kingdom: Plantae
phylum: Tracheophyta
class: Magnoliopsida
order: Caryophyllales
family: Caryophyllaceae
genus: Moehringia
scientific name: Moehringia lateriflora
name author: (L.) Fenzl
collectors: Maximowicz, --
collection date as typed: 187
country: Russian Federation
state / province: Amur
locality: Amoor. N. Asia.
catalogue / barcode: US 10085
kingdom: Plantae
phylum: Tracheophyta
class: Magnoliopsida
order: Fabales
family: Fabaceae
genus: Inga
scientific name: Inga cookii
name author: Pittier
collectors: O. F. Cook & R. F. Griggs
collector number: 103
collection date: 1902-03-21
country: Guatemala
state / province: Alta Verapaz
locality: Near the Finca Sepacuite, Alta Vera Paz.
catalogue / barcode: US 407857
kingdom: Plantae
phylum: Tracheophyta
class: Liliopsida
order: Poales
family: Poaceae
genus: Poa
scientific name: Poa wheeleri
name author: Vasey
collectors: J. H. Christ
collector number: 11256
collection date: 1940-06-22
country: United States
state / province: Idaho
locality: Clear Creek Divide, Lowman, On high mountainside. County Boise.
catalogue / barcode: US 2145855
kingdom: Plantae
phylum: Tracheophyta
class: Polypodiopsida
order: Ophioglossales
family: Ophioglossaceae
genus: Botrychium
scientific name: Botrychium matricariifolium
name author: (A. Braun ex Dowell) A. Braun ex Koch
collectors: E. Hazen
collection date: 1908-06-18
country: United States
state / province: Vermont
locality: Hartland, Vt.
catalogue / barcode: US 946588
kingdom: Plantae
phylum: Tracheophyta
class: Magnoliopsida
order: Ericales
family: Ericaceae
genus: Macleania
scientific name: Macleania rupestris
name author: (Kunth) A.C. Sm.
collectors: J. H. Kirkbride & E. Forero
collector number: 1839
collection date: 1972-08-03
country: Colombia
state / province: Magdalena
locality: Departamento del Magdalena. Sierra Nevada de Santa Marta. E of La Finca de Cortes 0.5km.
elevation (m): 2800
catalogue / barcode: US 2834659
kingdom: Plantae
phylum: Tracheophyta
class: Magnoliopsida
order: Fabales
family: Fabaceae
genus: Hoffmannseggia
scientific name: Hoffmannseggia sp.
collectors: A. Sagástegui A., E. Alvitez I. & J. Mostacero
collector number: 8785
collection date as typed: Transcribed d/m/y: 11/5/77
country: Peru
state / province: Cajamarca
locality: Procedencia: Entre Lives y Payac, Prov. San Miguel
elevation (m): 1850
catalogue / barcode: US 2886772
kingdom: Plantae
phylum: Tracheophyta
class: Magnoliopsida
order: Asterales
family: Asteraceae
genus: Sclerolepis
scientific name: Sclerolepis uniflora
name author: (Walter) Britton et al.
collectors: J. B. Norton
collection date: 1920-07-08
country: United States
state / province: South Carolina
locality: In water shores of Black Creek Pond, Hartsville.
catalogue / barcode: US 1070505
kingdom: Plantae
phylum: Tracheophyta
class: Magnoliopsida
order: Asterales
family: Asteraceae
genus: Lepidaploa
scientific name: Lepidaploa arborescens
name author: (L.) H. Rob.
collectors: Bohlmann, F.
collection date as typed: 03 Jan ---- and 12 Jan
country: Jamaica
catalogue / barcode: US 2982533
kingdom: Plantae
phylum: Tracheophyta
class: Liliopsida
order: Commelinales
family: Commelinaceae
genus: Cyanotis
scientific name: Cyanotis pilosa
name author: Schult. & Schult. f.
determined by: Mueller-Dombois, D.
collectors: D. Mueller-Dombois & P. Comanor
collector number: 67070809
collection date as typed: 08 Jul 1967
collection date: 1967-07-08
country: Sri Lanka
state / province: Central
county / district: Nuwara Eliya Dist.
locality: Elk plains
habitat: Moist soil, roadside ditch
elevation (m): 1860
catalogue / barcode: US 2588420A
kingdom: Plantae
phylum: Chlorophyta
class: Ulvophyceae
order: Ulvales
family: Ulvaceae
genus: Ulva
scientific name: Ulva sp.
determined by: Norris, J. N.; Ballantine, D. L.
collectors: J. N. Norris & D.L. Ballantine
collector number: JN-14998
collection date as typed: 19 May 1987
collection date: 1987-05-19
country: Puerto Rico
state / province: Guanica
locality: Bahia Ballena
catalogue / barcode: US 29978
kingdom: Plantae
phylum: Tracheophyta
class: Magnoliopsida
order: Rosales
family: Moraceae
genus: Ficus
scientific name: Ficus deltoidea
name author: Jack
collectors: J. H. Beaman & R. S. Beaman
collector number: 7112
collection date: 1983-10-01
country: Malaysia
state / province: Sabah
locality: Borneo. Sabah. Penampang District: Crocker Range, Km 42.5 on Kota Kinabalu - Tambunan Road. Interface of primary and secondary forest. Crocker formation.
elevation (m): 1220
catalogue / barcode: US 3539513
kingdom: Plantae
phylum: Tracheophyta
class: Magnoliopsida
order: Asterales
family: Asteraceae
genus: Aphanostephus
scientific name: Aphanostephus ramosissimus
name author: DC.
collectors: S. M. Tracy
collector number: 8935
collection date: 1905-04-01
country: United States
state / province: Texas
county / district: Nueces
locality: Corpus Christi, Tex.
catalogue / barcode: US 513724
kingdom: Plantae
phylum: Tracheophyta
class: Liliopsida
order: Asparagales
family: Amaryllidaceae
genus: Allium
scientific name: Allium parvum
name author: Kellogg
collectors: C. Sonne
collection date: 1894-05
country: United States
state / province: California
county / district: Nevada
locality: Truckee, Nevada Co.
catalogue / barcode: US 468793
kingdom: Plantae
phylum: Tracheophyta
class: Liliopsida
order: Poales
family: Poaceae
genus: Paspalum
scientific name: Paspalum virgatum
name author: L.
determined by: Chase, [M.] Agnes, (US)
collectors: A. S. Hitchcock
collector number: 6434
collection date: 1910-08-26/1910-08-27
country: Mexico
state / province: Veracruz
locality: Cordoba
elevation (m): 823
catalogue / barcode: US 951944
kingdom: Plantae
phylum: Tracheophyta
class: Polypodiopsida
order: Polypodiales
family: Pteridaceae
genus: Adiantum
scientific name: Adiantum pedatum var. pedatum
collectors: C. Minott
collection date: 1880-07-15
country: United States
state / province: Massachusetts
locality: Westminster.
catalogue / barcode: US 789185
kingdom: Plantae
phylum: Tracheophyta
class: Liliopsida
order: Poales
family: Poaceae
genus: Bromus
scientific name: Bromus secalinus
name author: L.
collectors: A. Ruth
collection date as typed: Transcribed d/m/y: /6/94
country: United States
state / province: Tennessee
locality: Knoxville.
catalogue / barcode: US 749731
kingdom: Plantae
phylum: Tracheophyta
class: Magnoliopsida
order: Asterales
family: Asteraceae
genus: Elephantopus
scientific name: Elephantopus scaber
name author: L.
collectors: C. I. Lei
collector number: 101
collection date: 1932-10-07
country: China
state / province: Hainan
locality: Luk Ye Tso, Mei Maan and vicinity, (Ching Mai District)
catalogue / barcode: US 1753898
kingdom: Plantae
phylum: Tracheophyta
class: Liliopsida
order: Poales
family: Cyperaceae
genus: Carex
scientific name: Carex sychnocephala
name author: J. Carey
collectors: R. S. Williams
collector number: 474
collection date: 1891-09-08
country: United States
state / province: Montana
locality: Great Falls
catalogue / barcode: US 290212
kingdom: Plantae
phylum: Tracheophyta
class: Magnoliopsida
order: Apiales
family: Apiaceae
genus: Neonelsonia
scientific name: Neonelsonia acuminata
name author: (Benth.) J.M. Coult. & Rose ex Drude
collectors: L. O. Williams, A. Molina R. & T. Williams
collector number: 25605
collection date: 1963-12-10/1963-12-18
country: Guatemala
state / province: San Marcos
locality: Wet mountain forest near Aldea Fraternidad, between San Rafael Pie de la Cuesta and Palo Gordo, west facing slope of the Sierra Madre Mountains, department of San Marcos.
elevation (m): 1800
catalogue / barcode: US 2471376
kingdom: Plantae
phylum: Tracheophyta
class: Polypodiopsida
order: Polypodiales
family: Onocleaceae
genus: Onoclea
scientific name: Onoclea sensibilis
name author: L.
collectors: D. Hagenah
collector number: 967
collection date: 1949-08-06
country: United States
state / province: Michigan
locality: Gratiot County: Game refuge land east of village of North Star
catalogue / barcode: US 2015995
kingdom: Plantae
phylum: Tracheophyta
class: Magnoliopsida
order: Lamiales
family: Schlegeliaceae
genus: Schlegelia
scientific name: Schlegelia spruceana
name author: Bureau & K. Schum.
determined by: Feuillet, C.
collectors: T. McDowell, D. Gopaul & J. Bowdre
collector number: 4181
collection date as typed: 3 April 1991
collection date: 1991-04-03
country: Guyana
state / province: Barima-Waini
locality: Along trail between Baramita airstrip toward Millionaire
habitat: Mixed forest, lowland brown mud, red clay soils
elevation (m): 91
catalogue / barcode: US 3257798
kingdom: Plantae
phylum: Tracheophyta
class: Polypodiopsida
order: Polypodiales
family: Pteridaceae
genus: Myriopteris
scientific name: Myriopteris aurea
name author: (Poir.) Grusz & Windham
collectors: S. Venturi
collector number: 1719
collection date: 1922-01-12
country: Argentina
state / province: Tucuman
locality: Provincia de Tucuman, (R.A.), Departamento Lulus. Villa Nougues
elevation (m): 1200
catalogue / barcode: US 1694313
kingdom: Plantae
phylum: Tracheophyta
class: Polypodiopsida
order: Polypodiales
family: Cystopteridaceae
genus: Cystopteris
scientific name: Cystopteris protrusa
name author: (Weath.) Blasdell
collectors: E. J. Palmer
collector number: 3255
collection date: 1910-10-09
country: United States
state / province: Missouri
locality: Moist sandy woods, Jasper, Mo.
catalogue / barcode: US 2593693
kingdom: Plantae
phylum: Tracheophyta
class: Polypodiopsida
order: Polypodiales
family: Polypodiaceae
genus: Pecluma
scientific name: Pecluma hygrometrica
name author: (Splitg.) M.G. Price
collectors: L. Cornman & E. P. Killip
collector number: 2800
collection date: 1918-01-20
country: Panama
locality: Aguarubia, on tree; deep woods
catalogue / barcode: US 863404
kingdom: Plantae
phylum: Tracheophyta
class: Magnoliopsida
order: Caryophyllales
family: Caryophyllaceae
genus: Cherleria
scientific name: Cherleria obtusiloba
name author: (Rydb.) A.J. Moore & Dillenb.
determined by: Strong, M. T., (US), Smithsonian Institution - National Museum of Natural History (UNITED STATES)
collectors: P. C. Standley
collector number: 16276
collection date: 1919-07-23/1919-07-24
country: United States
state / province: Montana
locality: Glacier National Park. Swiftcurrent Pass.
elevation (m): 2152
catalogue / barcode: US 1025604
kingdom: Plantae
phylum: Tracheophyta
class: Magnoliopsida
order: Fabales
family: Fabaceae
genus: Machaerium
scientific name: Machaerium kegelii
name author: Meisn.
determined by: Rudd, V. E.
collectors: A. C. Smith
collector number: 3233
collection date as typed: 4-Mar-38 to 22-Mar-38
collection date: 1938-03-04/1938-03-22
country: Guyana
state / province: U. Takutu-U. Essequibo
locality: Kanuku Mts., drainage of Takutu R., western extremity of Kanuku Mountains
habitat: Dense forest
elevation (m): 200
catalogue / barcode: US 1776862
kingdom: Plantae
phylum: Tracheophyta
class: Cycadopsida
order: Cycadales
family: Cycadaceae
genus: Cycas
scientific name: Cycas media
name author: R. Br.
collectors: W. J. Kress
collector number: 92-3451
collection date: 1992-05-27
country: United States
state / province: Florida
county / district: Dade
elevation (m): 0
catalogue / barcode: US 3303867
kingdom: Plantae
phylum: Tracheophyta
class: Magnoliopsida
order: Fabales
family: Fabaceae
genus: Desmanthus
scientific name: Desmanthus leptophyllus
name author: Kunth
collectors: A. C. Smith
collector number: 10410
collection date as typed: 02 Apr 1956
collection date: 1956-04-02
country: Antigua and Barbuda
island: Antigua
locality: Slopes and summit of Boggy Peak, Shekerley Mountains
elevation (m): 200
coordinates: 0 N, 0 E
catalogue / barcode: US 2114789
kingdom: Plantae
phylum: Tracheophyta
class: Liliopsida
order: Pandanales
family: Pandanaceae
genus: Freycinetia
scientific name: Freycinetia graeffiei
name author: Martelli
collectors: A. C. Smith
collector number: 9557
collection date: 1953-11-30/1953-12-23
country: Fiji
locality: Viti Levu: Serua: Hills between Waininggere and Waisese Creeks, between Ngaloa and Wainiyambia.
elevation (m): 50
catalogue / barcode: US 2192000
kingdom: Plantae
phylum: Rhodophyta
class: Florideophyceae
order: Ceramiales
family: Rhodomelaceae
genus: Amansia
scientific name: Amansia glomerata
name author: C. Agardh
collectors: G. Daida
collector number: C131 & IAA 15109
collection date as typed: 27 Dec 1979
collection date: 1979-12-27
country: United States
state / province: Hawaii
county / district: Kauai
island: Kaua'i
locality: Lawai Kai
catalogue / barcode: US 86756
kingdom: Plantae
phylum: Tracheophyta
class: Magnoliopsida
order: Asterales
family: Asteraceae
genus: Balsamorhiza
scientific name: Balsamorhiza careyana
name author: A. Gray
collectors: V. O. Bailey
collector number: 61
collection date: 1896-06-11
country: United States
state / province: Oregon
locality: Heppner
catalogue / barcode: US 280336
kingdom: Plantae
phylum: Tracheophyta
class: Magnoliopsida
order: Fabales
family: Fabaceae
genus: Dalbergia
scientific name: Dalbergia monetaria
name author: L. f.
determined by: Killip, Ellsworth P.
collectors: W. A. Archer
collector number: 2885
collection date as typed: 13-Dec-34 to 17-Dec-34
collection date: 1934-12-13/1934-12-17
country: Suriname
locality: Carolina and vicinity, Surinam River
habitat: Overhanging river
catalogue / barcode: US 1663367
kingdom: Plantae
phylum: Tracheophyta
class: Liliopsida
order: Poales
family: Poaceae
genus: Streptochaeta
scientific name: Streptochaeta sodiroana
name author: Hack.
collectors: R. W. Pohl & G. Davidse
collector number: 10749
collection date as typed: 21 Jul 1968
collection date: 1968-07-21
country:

────────────────────

## Task objective
Put the lines of the rows above into a JSON list of strings, one string per line, with blank lines omitted. Begin at the line that contains "name author: DC." and stop after the line that contains "genus: Adiantum".

## Output for this exercise
[
  "name author: DC.",
  "collectors: S. M. Tracy",
  "collector number: 8935",
  "collection date: 1905-04-01",
  "country: United States",
  "state / province: Texas",
  "county / district: Nueces",
  "locality: Corpus Christi, Tex.",
  "catalogue / barcode: US 513724",
  "kingdom: Plantae",
  "phylum: Tracheophyta",
  "class: Liliopsida",
  "order: Asparagales",
  "family: Amaryllidaceae",
  "genus: Allium",
  "scientific name: Allium parvum",
  "name author: Kellogg",
  "collectors: C. Sonne",
  "collection date: 1894-05",
  "country: United States",
  "state / province: California",
  "county / district: Nevada",
  "locality: Truckee, Nevada Co.",
  "catalogue / barcode: US 468793",
  "kingdom: Plantae",
  "phylum: Tracheophyta",
  "class: Liliopsida",
  "order: Poales",
  "family: Poaceae",
  "genus: Paspalum",
  "scientific name: Paspalum virgatum",
  "name author: L.",
  "determined by: Chase, [M.] Agnes, (US)",
  "collectors: A. S. Hitchcock",
  "collector number: 6434",
  "collection date: 1910-08-26/1910-08-27",
  "country: Mexico",
  "state / province: Veracruz",
  "locality: Cordoba",
  "elevation (m): 823",
  "catalogue / barcode: US 951944",
  "kingdom: Plantae",
  "phylum: Tracheophyta",
  "class: Polypodiopsida",
  "order: Polypodiales",
  "family: Pteridaceae",
  "genus: Adiantum"
]